There is much affection from those Islanders of the 1970s and 1980s for Al Arbour to this day. Trottier thinks Arbour’s former players have an appreciation for him because of the way Arbour treated their parents during their playing days. Arbour made it a point to spend time with players’ parents.
“If my mom or dad came to town, he would always take time and not talk about me," Trottier said. "But he always took time to talk. He would talk about everything but me, but it always came back to me. Al cares about my family, so I am going to care a little bit harder for him because he is a good guy."
Arbour has run into some health problems as of late, yet there is still the old pie in the ear spirit surrounding Al's old players.
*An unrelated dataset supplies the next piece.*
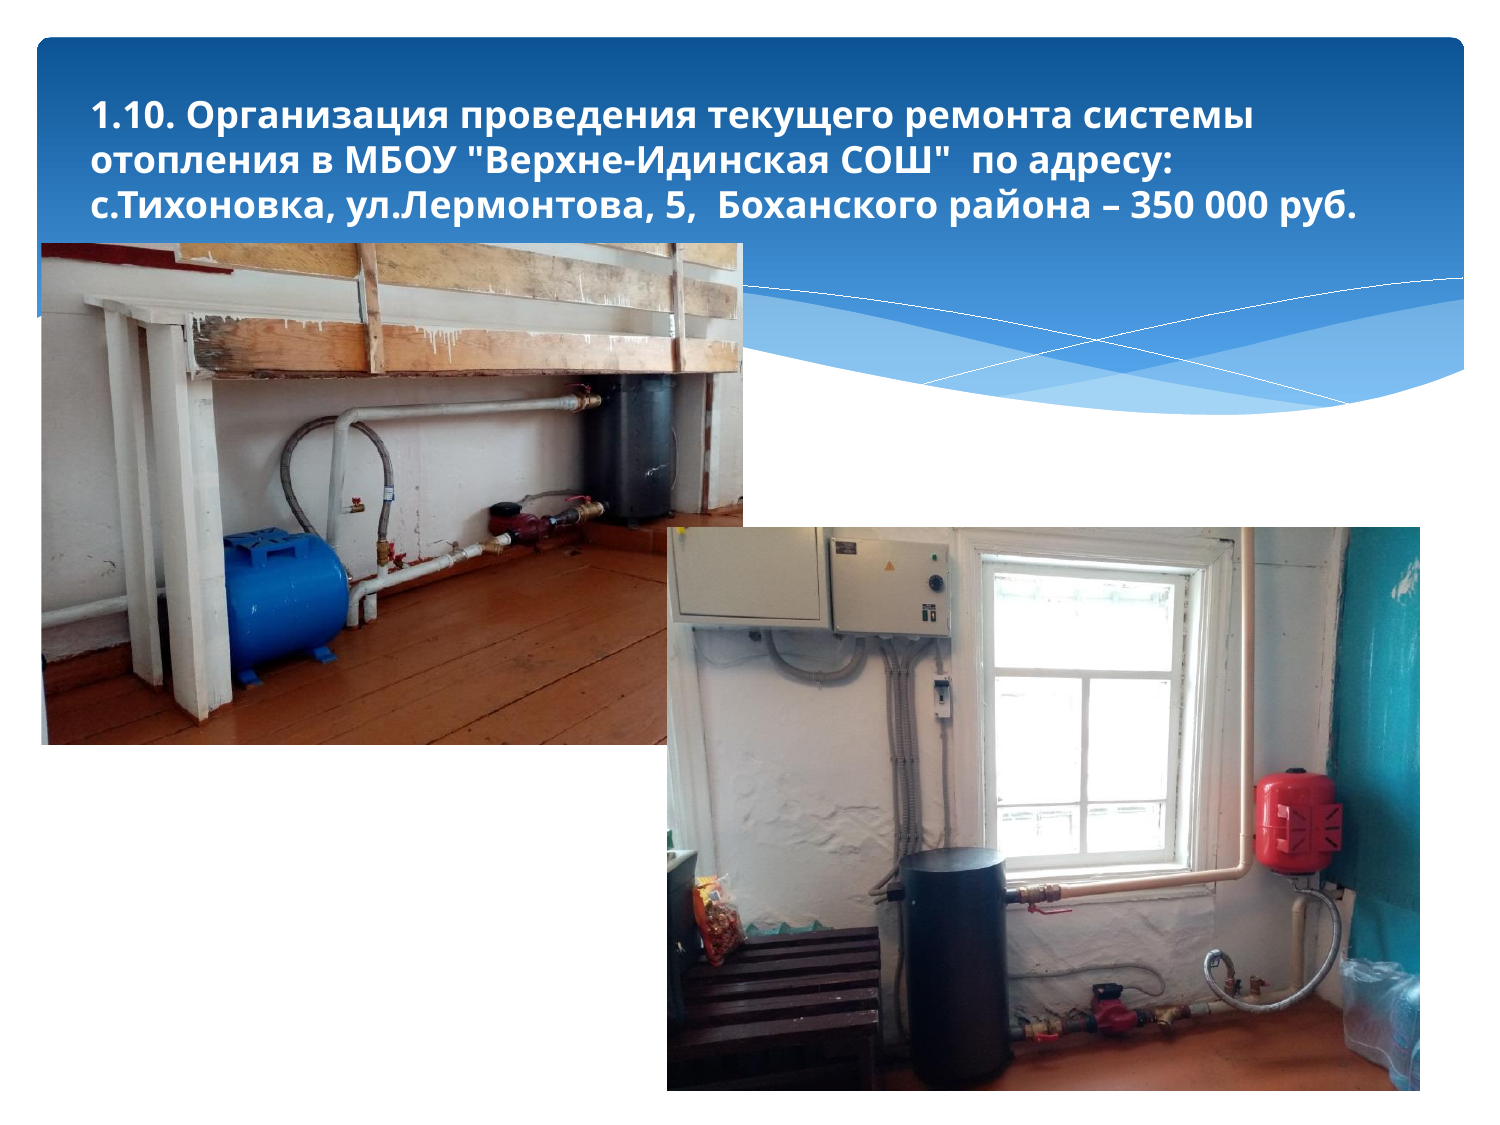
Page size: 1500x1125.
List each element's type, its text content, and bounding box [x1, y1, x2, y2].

title 1.10. Организация проведения текущего ремонта системы отопления в МБОУ "Верхне-Идинская СОШ" по адресу: с.Тихоновка, ул.Лермонтова, 5, Боханского района – 350 000 руб. [75, 55, 1425, 261]
picture [40, 243, 1420, 1092]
"We all got stuck with that job. Brent Sutter had the best one because he followed him into the bathroom and when they were standing next to each other in front of the urinal, he hit Al with the pie in the ear. So Al came out with the pie stuck to the side of his head and he started a new traditional called the 'pie in the ear' and Al said, 'No wonder you haven't scored a goal in a while young Mr. Sutter, you can't even hit me with a pie in the face from one foot away' and that became a huge joke." - Bryan Trottier
"I called him up, I talked to Claire, his wife, for a good 10 minutes," said Trottier when he learned of Al's problems. "I had Al laughing afterward, I said 'Al, I am sure if you get on Claire's bad side, all she has to do is call one of us and we'll push off at the end of that pier down Long Boat Pier for her so she doesn't have to feel guilt.' I said, 'We won't feel guilty at all,' he was laughing, you know, because I am sure he wanted to push a few of us over that pier a few times in our career as well."
Sutter was on three Stanley Cup Islanders championship teams with Arbour. He was also the Islanders' captain when Arbour came back to coach the team. During Arbour's days with the Islanders, he got to know every player inside and out and his players got to know him as well, so much so that his old players still worry about his health and getting him the best medical care.
Coaches have to know their players, but the players also have to know their coach. And Flames players now know that Sutter actually started an Islander traditional as a young man of hitting the coach in the ear on his birthday.
The good thing for Sutter, though, is if he is nailed in the ear on his birthday by his players, it means it has been a highly successful season. Brent Sutter's birthday is on June 10.